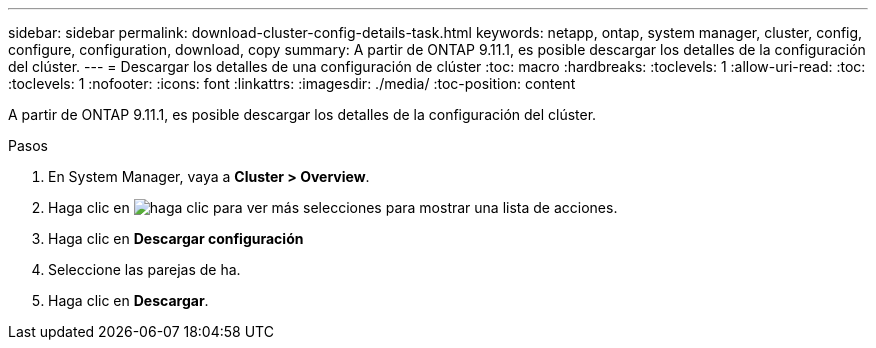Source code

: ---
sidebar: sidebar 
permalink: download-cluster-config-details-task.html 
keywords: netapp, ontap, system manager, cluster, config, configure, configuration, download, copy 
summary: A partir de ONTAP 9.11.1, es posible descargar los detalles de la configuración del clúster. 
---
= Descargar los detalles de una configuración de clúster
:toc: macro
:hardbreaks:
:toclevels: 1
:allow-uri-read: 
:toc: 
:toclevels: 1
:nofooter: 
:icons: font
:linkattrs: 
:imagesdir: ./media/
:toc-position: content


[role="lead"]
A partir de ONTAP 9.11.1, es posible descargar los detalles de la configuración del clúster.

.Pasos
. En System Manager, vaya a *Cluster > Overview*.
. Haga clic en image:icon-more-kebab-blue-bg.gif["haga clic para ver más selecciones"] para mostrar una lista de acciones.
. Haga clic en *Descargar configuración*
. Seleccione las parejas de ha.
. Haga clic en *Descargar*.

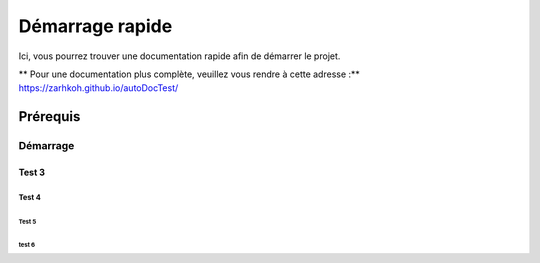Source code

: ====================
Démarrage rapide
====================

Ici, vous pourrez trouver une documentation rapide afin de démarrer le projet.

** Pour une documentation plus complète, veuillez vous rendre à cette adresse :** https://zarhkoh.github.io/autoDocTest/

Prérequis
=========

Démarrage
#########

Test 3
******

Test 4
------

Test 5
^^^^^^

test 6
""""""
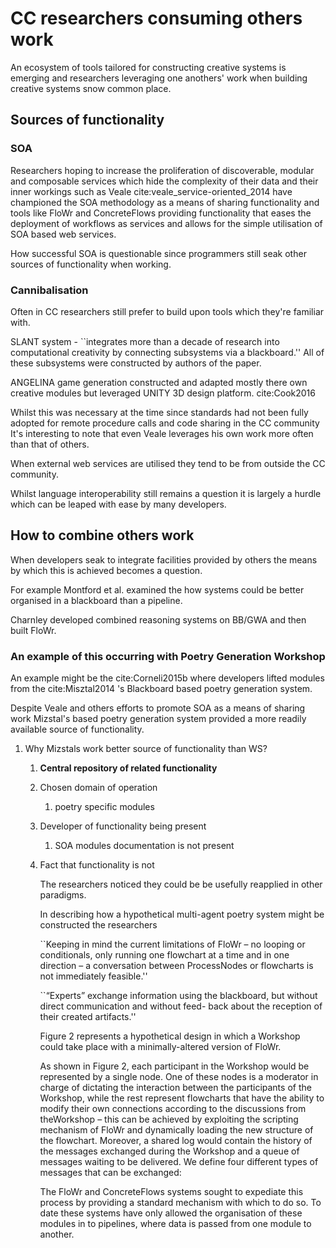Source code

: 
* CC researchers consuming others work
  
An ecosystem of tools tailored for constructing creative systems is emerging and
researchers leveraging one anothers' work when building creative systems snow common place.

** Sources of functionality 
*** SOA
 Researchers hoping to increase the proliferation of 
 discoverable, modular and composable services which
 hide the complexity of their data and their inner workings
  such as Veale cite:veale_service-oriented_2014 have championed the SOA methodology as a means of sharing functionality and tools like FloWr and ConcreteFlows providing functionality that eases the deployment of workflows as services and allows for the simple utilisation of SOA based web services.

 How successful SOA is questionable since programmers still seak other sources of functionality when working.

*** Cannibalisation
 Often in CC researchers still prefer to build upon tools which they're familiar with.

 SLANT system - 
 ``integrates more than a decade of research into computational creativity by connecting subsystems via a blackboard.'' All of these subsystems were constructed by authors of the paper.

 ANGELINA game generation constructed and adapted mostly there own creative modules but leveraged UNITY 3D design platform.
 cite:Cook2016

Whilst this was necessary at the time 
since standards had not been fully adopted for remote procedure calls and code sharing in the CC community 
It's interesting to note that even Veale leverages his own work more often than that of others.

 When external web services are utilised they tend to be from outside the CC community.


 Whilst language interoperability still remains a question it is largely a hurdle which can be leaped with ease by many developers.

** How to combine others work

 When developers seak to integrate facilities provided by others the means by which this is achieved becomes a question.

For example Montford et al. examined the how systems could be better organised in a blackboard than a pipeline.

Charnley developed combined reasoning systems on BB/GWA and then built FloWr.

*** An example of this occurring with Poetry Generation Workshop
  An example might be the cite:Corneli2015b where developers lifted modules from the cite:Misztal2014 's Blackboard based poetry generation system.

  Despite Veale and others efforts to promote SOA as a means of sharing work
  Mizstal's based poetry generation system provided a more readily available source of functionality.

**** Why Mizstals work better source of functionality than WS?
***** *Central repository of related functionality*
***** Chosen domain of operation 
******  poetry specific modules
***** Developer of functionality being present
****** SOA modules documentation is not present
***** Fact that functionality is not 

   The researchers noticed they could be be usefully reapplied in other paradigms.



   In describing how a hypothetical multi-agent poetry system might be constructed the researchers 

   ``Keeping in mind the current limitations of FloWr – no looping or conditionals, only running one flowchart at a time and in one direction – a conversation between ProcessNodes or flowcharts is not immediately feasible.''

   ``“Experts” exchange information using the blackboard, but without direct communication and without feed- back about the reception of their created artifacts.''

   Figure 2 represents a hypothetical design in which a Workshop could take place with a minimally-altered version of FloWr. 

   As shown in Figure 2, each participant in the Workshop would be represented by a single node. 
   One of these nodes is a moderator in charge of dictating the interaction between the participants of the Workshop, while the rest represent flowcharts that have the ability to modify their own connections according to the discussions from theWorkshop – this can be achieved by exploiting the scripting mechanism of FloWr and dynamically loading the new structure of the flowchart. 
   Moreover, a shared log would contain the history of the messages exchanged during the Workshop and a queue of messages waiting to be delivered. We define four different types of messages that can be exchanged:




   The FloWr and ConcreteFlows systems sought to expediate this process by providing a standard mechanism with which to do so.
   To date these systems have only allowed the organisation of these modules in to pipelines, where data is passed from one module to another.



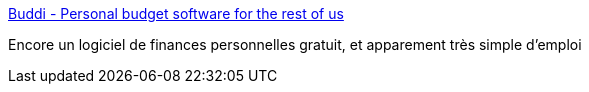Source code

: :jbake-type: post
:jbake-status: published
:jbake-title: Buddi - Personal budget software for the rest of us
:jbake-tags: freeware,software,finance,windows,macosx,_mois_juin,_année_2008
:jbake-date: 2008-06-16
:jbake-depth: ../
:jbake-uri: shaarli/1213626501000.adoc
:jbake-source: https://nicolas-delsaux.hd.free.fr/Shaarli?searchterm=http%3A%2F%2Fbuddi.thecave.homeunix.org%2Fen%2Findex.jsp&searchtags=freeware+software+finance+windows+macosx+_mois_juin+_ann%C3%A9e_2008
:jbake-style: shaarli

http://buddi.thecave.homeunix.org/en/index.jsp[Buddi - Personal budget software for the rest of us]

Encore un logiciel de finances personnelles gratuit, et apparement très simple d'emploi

--- Try it ---
Locate the lines above that hold the word "homeunix". Show every one of them.

--- Solution below ---
:jbake-source: https://nicolas-delsaux.hd.free.fr/Shaarli?searchterm=http%3A%2F%2Fbuddi.thecave.homeunix.org%2Fen%2Findex.jsp&searchtags=freeware+software+finance+windows+macosx+_mois_juin+_ann%C3%A9e_2008
http://buddi.thecave.homeunix.org/en/index.jsp[Buddi - Personal budget software for the rest of us]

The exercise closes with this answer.